The information provided with this analysis includes the individual datasets for the 11 metrics used in the analysis (data tables), the survey sites and study zones (data tables), and the resilience scores resulting from the analysis (data tables and maps).

Islands of Tutuila and Aunu'u, American Samoa

Lineage Statement:
The principal analytical task of this project was to calculate eleven metrics of "reef resilience" as identified by McClanahan et al. (2012). These metrics account for various aspects of the coral reef ecosystem, and are derived from several data streams, as described in the process steps.

Process Steps:

• The first task was to identify and define zones of interest, hereafter known as study zones. Eleven study zones were delineated for the present project. Four of these zones reflect broad geographic regions (i.e. Northeast, Northwest, Southeast, Southwest) that have been used to organize ecological surveys conducted by the ESD under the National Coral Reef Monitoring Program based on broadly similar habitat and exposure to wave and weather conditions. Several smaller zones of interest were then identified that had been the subject of focused survey effort by the ESD during previous projects, providing geographically dense data to evaluate the resilience potential for each individual zone: Taema Bank had suffered severe impacts due to predation on corals by crown-of-thorns seastars; Aunu‘u East, Aunu‘u West, Fagamalo, and Fagatele are marine protected areas (MPAs); and Faga‘alu Bay and Vatia Bay were the subject of previous studies by ESD on impacts of land-based sources of pollution (LBSP) (Vargas-Ángel and Schumacher In Review). (Citation: Vargas-Angel, B., B.D. Schumacher. (2018). Baseline Surveys for Coral Reef Community Structure and Demographics in Vatia and Faga'alu Bay, American Samoa NOAA Pacific Islands Fisheries Science Center, PIFSC Special Publication, SP-18-002, 38 p.)

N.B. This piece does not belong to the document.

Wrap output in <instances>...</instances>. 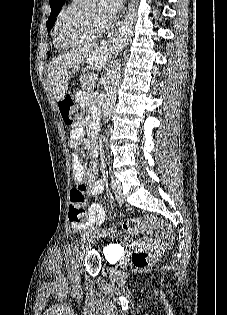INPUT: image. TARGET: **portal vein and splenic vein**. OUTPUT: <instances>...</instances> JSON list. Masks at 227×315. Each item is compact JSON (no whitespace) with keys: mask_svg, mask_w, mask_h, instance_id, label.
I'll return each instance as SVG.
<instances>
[{"mask_svg":"<svg viewBox=\"0 0 227 315\" xmlns=\"http://www.w3.org/2000/svg\"><path fill=\"white\" fill-rule=\"evenodd\" d=\"M92 78L96 80L98 78V75L93 73Z\"/></svg>","mask_w":227,"mask_h":315,"instance_id":"portal-vein-and-splenic-vein-1","label":"portal vein and splenic vein"}]
</instances>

• The basis of the pollution metric is a watershed health index based on analysis of the American Samoa Environmental Protection Agency (Tuitele 2016). We used ArcGIS to combine this information by merging watersheds associated with each georegion and calculating a weighted mean WHI by area. (Citation: Tuitele C, et al. TERRITORY OF AMERICAN SAMOA INTEGRATED WATER QUALITY MONITORING AND ASSESSMENT REPORT 2016)

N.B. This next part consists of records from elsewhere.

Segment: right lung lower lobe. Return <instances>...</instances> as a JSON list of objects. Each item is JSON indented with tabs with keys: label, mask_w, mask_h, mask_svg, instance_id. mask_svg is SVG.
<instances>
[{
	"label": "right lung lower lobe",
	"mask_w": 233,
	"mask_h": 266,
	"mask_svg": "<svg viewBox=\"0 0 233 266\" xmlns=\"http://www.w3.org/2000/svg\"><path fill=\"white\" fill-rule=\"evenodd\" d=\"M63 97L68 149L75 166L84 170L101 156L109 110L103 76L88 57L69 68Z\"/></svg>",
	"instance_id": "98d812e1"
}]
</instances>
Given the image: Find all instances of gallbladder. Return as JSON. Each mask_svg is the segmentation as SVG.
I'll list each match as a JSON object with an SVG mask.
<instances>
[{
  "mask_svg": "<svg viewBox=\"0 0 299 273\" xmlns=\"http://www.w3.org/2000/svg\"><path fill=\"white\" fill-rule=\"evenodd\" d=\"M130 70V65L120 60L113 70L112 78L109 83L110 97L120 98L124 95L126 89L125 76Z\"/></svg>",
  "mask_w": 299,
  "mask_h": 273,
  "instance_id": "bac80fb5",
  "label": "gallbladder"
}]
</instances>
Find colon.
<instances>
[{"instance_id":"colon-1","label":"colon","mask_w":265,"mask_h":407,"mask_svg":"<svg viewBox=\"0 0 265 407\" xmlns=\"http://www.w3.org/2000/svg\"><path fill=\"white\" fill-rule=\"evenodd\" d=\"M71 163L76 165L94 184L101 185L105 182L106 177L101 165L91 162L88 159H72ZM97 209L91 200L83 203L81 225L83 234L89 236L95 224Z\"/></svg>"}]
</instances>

• The sedimentation metric is based on precipitation that falls on the watersheds associated with each georegion. A "precipitation index" was derived based on interpolated rainfall information from the NOAA National Weather Service (https://hdsc.nws.noaa.gov/hdsc/pfds/meta/na14_vol5_as_grid_metadata.xml). Rainfall was scaled by the coastline of each georegion.
• The herbivore biomass metric was derived from data from NOAA Ecosystem Sciences Division Rapid Ecological Assessment (REA) fish surveys. Mean herbivore biomass for each zone, as well as all subsequently described metrics based on data from REA surveys, were calculated based on a weighted average of reef area in three depth zones (0-6 meters, 6-18 meters, 18-30 meters). (Citation: Ayotte, P., K. McCoy, A. Heenan, I. Williams, and J. Zamzow. 2015. Coral reef ecosystem program standard operating procedures: data collection for rapid ecological assessment fish surveys. Pacific Islands Fish. Sci. Cent., Natl. Mar. Fish. Serv., NOAA, Honolulu, HI 96818-5007. Pacific Islands Fish. Sci. Cent. Admin. Rep. H-15-07, 33p. doi:10.7289/V5SN06ZT)

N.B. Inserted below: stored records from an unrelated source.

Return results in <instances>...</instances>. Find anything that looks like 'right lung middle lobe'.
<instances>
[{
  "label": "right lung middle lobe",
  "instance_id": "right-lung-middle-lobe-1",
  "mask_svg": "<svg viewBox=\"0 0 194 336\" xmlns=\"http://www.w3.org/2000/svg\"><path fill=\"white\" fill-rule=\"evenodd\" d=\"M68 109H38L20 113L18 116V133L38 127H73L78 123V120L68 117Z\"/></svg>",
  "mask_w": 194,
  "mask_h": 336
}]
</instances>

• The macroalgal cover metric was derived from analysis of digital images of the benthos (photoquadrats) from NOAA Ecosystem Sciences Division Rapid Ecological Assessment (REA) fish and coral surveys. (Citation: Lozada-Misa P, Schumacher BD, Vargas-Angel B. 2017. Analysis of benthic survey images via CoralNet : a summary of standard operating procedures and guidelines. Pacific Islands Fisheries Science Center, PIFSC Administrative Report, H-17-02, 169 p. https://doi.org/10.7289/V5/AR-PIFSC-H-17-02.)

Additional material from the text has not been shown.